--- Selected passage Enclosed Below ---

Nymphomation
- Author: Jeff Noon
- Cover artist: Tim Fieldstead and Ian Murray
- Language: English
- Series: Vurt series
- Genre: Science fiction, fantastic
- Publisher: Doubleday
- Publication date: October 1997
- Publication place: United Kingdom
- Media type: Print (Hardback)
- Pages: 362 p p
- ISBN: 978-0-385-40812-7
- Preceded by: Automated Alice
- Followed by: Pixel Juice

= Nymphomation =

1997 novel by Jeff Noon

Nymphomation is a novel by British author Jeff Noon, first published in 1997.

In terms of publishing history Nymphomation is the 4th novel in Noon's 'Vurt' series, following publication of Vurt (1993), Pollen (1995) and Automated Alice (1996) (itself simultaneously a sequel to Alice's Adventures in Wonderland and Through the Looking-Glass), though being set predominantly in 1999 it can be considered properly as a prequel to Vurt: in terms of fictional chronology of characters and settings the Vurt sequence runs Automated Alice, Nymphomation, Vurt then finally Pollen.

==Plot introduction==
Nymphomation tells the story of a lottery in Manchester and a group attempting to crack the secrets of that lottery, but it also sets the background for much of the mythology found in Noon's previous novels.

The AnnoDomino Company has been granted a 12-month trial period to run a lottery in Manchester, before rolling it out across the rest of the country should it prove successful. The head of the company is the mysterious character known only as Mr Million. Adult players are able to purchase dominoes displaying two constantly changing numbers for one puny each. Once a week these numbers will solidify, at the same time as that week's winning numbers are displayed on television by Lady Cookie Luck and presenter Tommy Tumbler. The one person whose domino exactly matches wins 10 million; those holding half-matches wins 100 punies. Anyone who wins with a double-six becomes the new Mr Million; anyone who wins with a double-blank will win the 'Joker Bone'. The air of Manchester is alive with the sound of blurbflies: organic/mechanic creations of the AnnoDomino Company that call out adverts to the populace.

==Characters==
Daisy Love is an 18-year-old mathematics student. She rents a room above a curry house, where she is doted on by the head-chef's son and physics student Jazir Malik. On arriving at her job in a bookshop Daisy habitually gives spare change to homeless 8 year old Celia Hobart who has a "begging hole" outside. Celia spends time with the adult Eddie Irwell, a fellow homeless person who buys her dominoes on her behalf.

==Reception==
Publishers Weekly stated that the book would be "joyfully received".

--- End of Enclosed Selected passage ---

Things to do
[1] According to the Nymphomation article, how long is the trial period the AnnoDomino Company has been granted to run its lottery in Manchester?
[2] Name every character mentioned in the "Characters" section of the Nymphomation article.

--- Material provided Enclosed Below ---

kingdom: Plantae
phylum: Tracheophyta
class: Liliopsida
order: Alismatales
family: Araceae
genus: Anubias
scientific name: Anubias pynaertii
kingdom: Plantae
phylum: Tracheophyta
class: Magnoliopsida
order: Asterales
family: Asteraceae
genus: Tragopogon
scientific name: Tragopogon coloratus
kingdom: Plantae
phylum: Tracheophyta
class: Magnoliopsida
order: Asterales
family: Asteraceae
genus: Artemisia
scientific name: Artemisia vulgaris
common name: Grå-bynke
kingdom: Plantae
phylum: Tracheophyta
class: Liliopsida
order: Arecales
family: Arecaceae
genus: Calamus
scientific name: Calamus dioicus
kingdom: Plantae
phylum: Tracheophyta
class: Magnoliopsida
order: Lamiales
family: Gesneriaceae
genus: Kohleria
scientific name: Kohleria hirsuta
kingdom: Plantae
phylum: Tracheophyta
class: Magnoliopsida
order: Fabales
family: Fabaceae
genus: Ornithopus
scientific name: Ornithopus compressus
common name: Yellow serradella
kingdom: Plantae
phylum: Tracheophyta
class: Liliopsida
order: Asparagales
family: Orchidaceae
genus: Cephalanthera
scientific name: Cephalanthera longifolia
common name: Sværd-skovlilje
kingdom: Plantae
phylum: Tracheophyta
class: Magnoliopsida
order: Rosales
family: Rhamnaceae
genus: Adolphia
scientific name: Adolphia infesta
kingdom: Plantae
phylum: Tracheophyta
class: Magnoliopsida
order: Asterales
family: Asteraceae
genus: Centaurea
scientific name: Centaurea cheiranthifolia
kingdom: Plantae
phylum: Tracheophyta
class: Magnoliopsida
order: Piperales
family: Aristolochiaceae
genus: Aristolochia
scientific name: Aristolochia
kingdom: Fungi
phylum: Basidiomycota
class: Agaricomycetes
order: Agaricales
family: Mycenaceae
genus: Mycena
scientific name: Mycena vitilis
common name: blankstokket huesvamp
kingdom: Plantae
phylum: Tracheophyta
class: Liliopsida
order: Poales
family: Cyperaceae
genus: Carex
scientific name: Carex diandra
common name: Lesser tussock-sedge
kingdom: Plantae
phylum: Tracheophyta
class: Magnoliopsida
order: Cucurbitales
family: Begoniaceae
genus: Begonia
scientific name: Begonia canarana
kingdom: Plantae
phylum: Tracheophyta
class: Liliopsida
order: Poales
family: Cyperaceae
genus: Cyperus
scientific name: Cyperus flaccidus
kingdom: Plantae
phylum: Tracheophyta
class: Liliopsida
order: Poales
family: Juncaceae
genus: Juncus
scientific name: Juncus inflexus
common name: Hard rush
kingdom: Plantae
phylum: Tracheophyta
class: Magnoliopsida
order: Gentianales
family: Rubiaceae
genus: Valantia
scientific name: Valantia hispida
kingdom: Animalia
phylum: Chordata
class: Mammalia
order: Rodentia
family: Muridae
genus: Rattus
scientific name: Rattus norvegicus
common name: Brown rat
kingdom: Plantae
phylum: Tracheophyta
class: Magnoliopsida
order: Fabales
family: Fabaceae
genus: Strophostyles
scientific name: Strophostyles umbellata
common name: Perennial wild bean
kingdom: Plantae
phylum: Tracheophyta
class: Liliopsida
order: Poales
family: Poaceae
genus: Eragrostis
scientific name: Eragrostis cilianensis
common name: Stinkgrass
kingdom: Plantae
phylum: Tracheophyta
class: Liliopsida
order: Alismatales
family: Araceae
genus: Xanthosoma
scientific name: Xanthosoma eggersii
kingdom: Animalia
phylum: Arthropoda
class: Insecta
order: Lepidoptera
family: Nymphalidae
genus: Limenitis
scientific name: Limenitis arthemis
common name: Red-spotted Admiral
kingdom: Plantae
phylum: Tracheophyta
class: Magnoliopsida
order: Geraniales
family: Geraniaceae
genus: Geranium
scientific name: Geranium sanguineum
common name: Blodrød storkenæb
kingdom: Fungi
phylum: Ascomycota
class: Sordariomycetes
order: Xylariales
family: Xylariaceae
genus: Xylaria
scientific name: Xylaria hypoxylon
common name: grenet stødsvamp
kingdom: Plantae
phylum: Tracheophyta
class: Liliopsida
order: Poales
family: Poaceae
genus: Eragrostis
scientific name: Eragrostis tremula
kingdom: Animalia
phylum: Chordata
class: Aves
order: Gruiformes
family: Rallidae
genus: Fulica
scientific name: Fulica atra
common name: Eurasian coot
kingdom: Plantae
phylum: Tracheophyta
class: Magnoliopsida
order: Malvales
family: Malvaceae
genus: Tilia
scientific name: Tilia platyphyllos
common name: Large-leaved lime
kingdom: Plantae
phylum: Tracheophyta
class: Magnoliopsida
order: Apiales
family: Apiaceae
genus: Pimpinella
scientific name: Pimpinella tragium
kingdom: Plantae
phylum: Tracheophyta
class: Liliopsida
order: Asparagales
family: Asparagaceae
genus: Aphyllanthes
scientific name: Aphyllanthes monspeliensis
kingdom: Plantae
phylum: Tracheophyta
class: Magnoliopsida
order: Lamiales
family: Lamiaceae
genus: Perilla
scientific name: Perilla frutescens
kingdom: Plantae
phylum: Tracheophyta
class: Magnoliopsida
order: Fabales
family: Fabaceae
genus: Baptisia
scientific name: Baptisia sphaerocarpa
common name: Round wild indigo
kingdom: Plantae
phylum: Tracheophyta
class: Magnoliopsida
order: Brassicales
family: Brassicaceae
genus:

--- End of Enclosed Material provided ---

Answers by item number
[1] 12 months

[2] Daisy Love, Jazir Malik, Celia Hobart, Eddie Irwell